On a Wednesday night in Melbourne, a clutter of people are confused in Readings bookstore in Carlton. After fighting an unsound guitar amp and reciting a few sexually awkward anecdotes from the Diaries to his astonished audience, Heazlewood decides to end his book launch with a recitation of Ted Prior’s beloved children’s book, Grug and the Rainbow.
“Hey, it looks like Melbourne!” Heazlewood exclaims as he points to the jumbled land of Grug. Page turn. “Oh, it is Melbourne,” he sighs (the page shows some rain). Heazlewood eventually pinpoints Grug’s exact location to the inner-city suburb Preston (Grug builds a fire), before jumping offstage.
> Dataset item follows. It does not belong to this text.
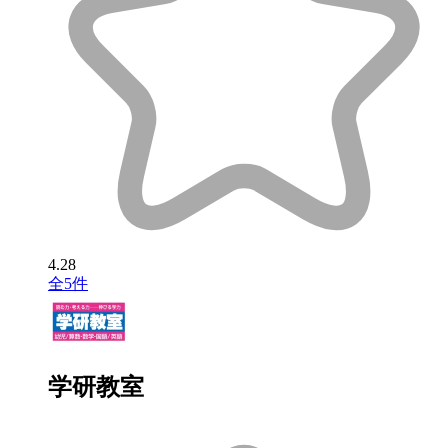
4.28
全5件
学研教室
There’s another confused moment before people remember to clap.
“The problem with my act is I act hesitant and standoffish which embraces how vulnerable I’m feeling, at once making a caricature of it as a satire on the upbeat comedian norm,” elaborates Heazlewood in the The Bedroom Philosopher Diaries.
Heazlewood, who has been described by The Age as “one of the few artists making a genuine attempt to explore the oddness of our age”, admits his approach to performance can backfire when audiences instead “assume I’m a bit crap”. He’d much prefer his audience be attentive, laughing, and ideally “showing signs of awe”.
“If only awe had a sound, like a low growl,” he adds. “I’d like people to relate and feel inspired and perhaps breathe a little easier knowing everyone is lonely and weird, not just them.
“Mostly I want them to buy merch as awe doesn’t pay for my organic maple syrup.”
Struggling, like Grug, with the ephemeral nature of rainbows in wintry Melbourne, Heazlewood admits the next step in his career is just as elusive.
“Everyone’s just so distracted – how will they even latch onto your thing for very long? […] I’ve got a great adventure ahead of me, trying to figure out how the hell things work – again.”
Heazlewood hopes part of this adventure will expose audiences to the neurotic underbelly of the Australian arts scene.
“I want to write a really personal book about what it’s like to be an artist in Australia. I like the idea of some artist sitting at home in their bedroom feeling like no one loves them, [and] being able to read a book from me, who they probably think is kicking arse and rolling in money and groupies, and just hear me, you know, Monday morning trotting off to a Centrelink appointment at thirty-one to stay on the dole so I can pay my rent this week.”
Heazlewood says the magnitude of struggling mid-level performers in Australia is, “just an amazing situation”.
“You’re likely to get a lot more support when you’re emerging […] but once you start succeeding a bit you’re a lot harder to like. Once you kick a few goals or get some songs on Triple J it’s like you don’t need as much support.”
“By all means bet everything and ride the dole and live and breathe it all day every day and don’t take no shit from the man telling you to settle down … at the same time you may not want to run up too much debt on your credit cards.”
Justin Heazlewood will perform as The Bedroom Philosopher at the Wesley Anne in Melbourne on Thursdays in July. Supporting him will be a range of spoken word artists including Emilie Zoey Baker, Sean M Whelan, and GDS editor Geoff Lemon.